## TASK REQUIREMENTS
Without the pictures, print each of the records below exactly as it appears.

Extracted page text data
=== Section Start ===

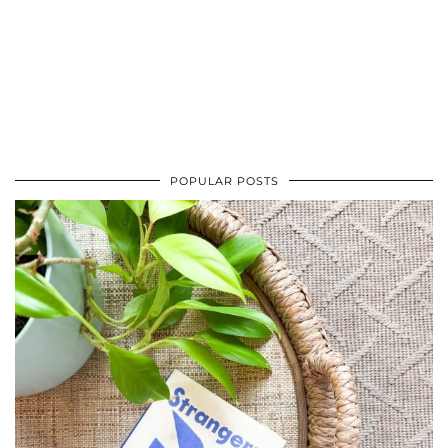
POPULAR POSTS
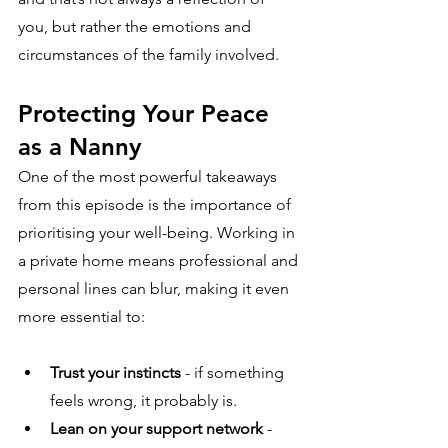
you, but rather the emotions and 
circumstances of the family involved.
Protecting Your Peace 
as a Nanny
One of the most powerful takeaways 
from this episode is the importance of 
prioritising your well-being. Working in 
a private home means professional and 
personal lines can blur, making it even 
more essential to:
Trust your instincts
 - if something 
feels wrong, it probably is.
Lean on your support network
 - 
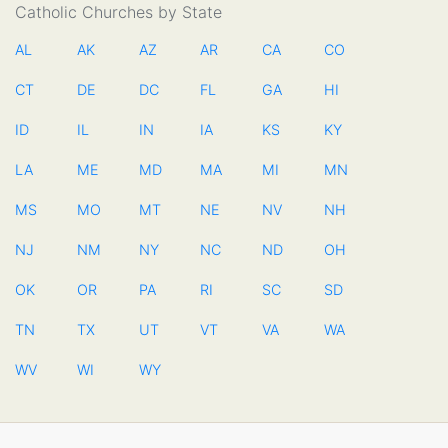
Catholic Churches by State
AL
AK
AZ
AR
CA
CO
CT
DE
DC
FL
GA
HI
ID
IL
IN
IA
KS
KY
LA
ME
MD
MA
MI
MN
MS
MO
MT
NE
NV
NH
NJ
NM
NY
NC
ND
OH
OK
OR
PA
RI
SC
SD
TN
TX
UT
VT
VA
WA
WV
WI
WY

=== Section End ===

## OUTPUT
POPULAR POSTS
you, but rather the emotions and 
circumstances of the family involved.
Protecting Your Peace 
as a Nanny
One of the most powerful takeaways 
from this episode is the importance of 
prioritising your well-being. Working in 
a private home means professional and 
personal lines can blur, making it even 
more essential to:
Trust your instincts
 - if something 
feels wrong, it probably is.
Lean on your support network
 - 
Catholic Churches by State
AL
AK
AZ
AR
CA
CO
CT
DE
DC
FL
GA
HI
ID
IL
IN
IA
KS
KY
LA
ME
MD
MA
MI
MN
MS
MO
MT
NE
NV
NH
NJ
NM
NY
NC
ND
OH
OK
OR
PA
RI
SC
SD
TN
TX
UT
VT
VA
WA
WV
WI
WY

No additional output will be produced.